**DOCUMENT PASSAGE:**

****************

Week 3: Gen AI for Sociology

Introduction

  • Last week: static embeddings (word2vec / SVD / SGNS)
  • This week: contextual embeddings via Transformers
  • Deliverables:
    • Understand self‑attention, multi‑head attention, positional encodings
    • Move from word vectors → token-in-context representations
    • Apply to sociological text with Hugging Face (DistilBERT)

From static to contextual

Why change the representation?

  • Static embeddings: one vector per word type
    • “bank” (river vs. finance) → same vector
  • Contextual embeddings: one vector per token occurrence
    • “bank” meaning depends on surrounding tokens
  • Consequence: downstream measures (similarity, typicality, ideology) become context‑sensitive

The bridge: same math, richer inputs

  • We still live in vector spaces and compare with cosine
  • But now each token gets a context‑conditioned vector (layer × position)
  • Pooling those token vectors → sentence / document embeddings
  • Transformers provide the mechanism to compute these vectors efficiently

From static to contextual: the bridge

Static (word2vec / GloVe)

  • One vector per word type
  • Learned from global co‑occurrence / local windows
  • Fast to use; no context at inference
  • Captures broad semantics, but polysemy problem

Contextual (Transformers)

  • One vector per token occurrence
  • Computed on the fly from surrounding words
  • Can disambiguate senses; supports long‑range links
  • Heavier compute, richer representation

Transformer: the big idea (vs word2vec)

  • Replace recurrence/convolutions with attention‑only computation
  • Compute all‑pairs interactions between tokens in parallel
  • Stack layers: each layer refines token vectors using multi‑head attention + feed‑forward

Transformer: the big idea (vs word2vec)

Note

How this differs from word2vec

  • word2vec trains two lookup tables (input and output embeddings) to score (center, context) pairs with a dot product; once trained, a word’s vector is fixed.

  • Transformers recompute a vector for each token using the other tokens in the same sequence at every layer. The representation is context‑conditioned.

Self‑attention (core equation)

Note

Relation to word2vec

  • In SGNS, similarity is a dot product between pretrained center/context vectors.

****************

**EXTRACTED DATA:**
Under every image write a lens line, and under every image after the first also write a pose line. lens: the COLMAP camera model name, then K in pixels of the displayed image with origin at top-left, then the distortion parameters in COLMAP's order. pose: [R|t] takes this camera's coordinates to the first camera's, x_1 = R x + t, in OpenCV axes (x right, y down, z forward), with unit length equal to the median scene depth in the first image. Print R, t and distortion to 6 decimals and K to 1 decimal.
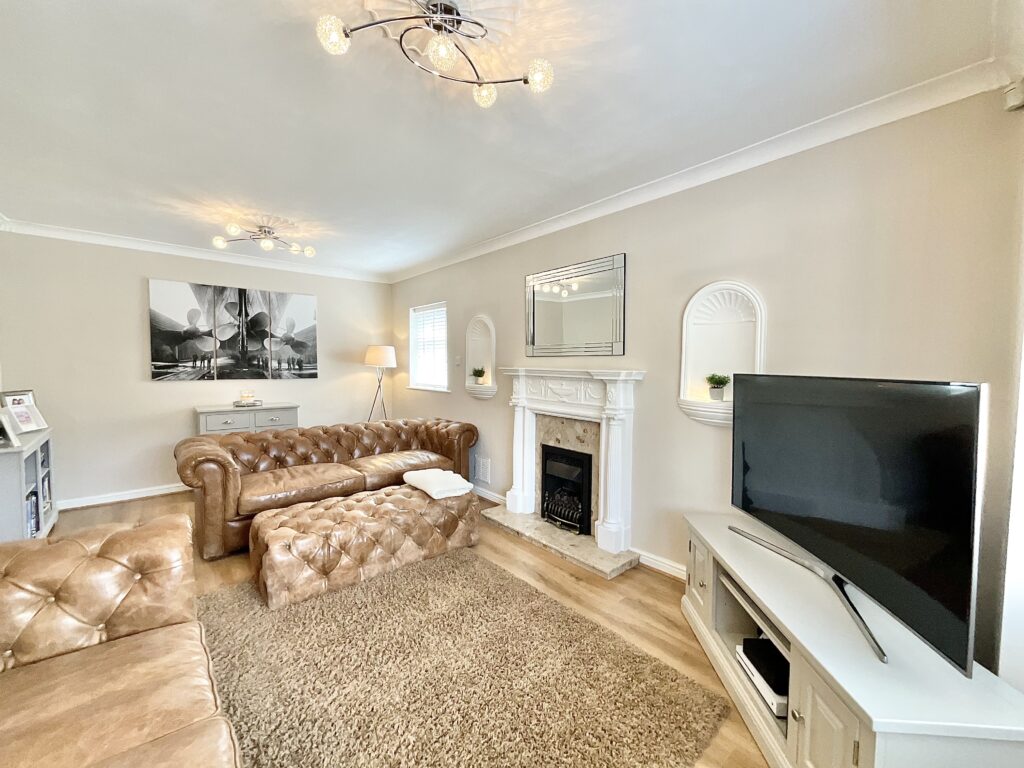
lens RADIAL K [[415.9, 0, 514.2], [0, 415.9, 384.2], [0, 0, 1]] dist [0.000364, -0.000039]
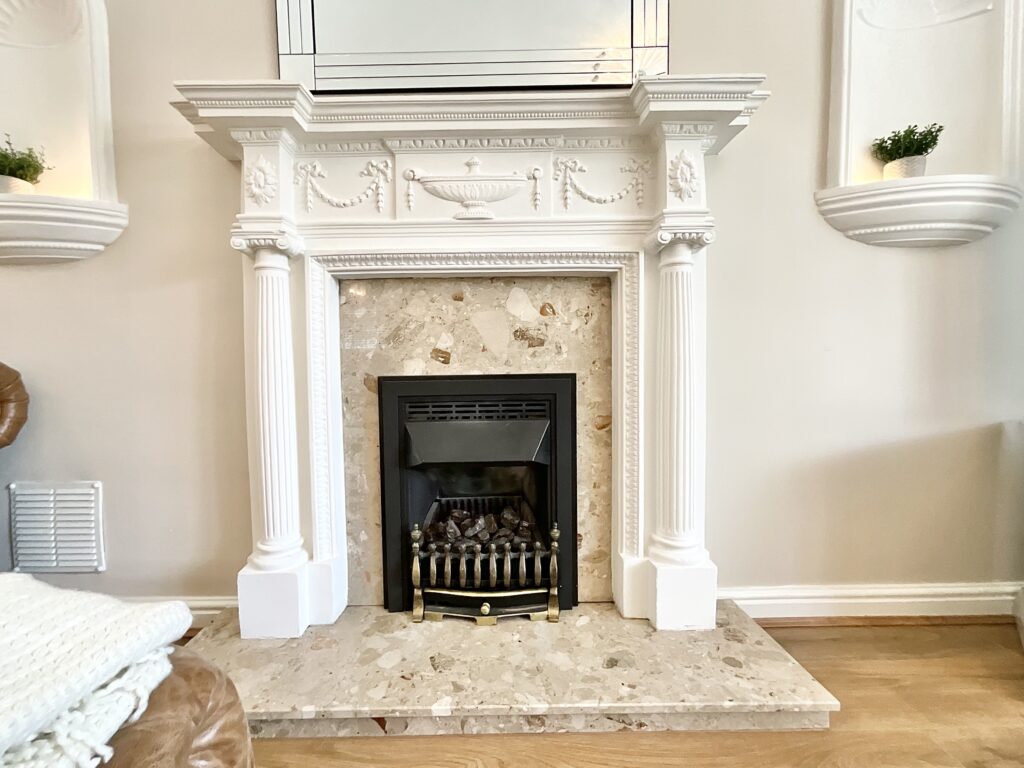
lens RADIAL K [[448.9, 0, 508.4], [0, 448.9, 382.7], [0, 0, 1]] dist [-0.000264, -0.000003]
pose [[0.657269, -0.056217, 0.751557, -0.123399], [0.055016, 0.998133, 0.026547, 0.150768], [-0.751646, 0.023899, 0.659134, 0.734207]]
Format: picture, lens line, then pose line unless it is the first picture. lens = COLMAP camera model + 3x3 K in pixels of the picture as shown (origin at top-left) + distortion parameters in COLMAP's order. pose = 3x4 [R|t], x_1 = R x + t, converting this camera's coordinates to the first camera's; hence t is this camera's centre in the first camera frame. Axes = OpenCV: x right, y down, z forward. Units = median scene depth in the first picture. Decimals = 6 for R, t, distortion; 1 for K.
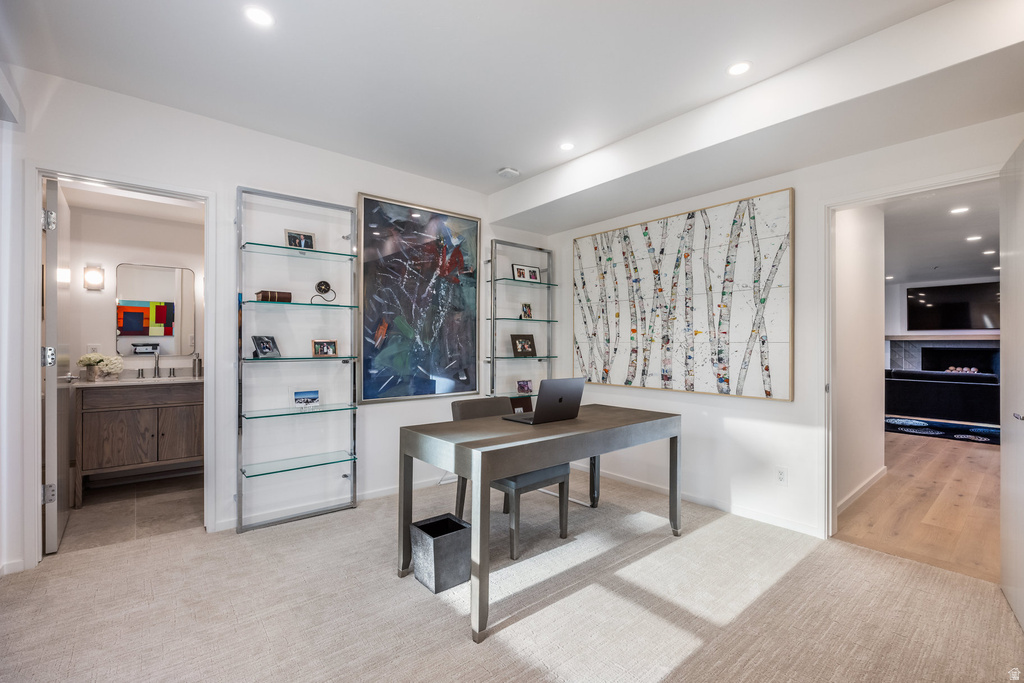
lens RADIAL K [[444.0, 0, 509.9], [0, 444.0, 338.7], [0, 0, 1]] dist [-0.002203, -0.000097]
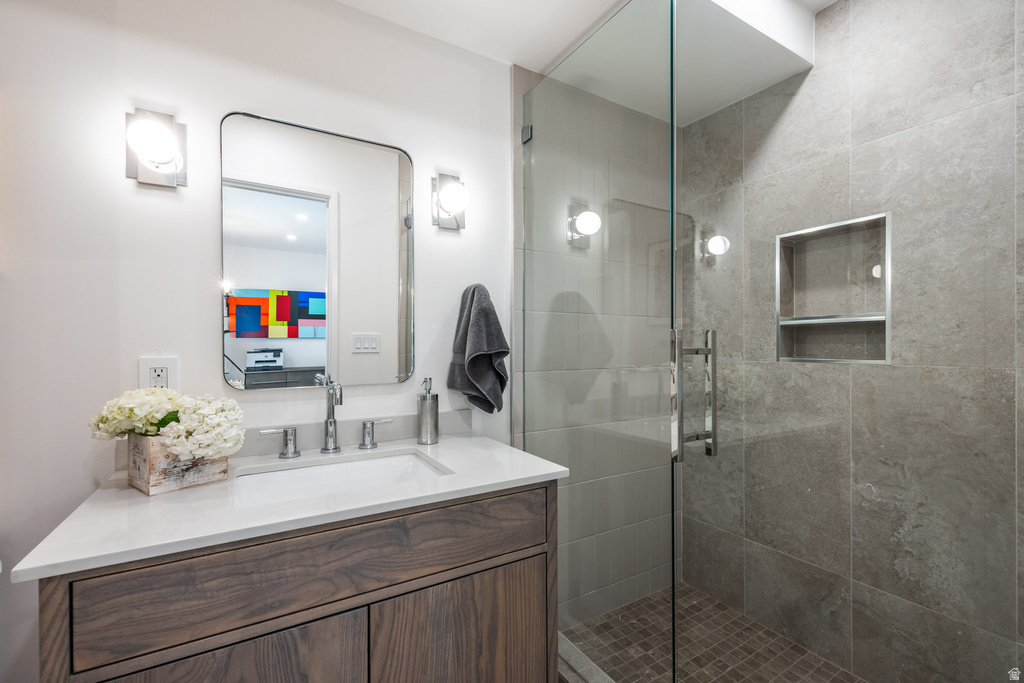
lens RADIAL K [[416.4, 0, 514.7], [0, 416.4, 342.8], [0, 0, 1]] dist [0.000500, -0.000180]
pose [[0.992256, -0.005895, -0.124070, -0.429663], [0.006306, 0.999976, 0.002922, 0.002261], [0.124050, -0.003681, 0.992269, 0.487936]]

****************

**EXERCISE INSTRUCTIONS:** Give the course notes again starting at "Introduction" and ending at "Hugging Face (DistilBERT)", replacing "DistilBERT" with "BERT". The entries have nothing to do with this.

**EXERCISE RESULT:**
Introduction

  • Last week: static embeddings (word2vec / SVD / SGNS)
  • This week: contextual embeddings via Transformers
  • Deliverables:
    • Understand self‑attention, multi‑head attention, positional encodings
    • Move from word vectors → token-in-context representations
    • Apply to sociological text with Hugging Face (BERT)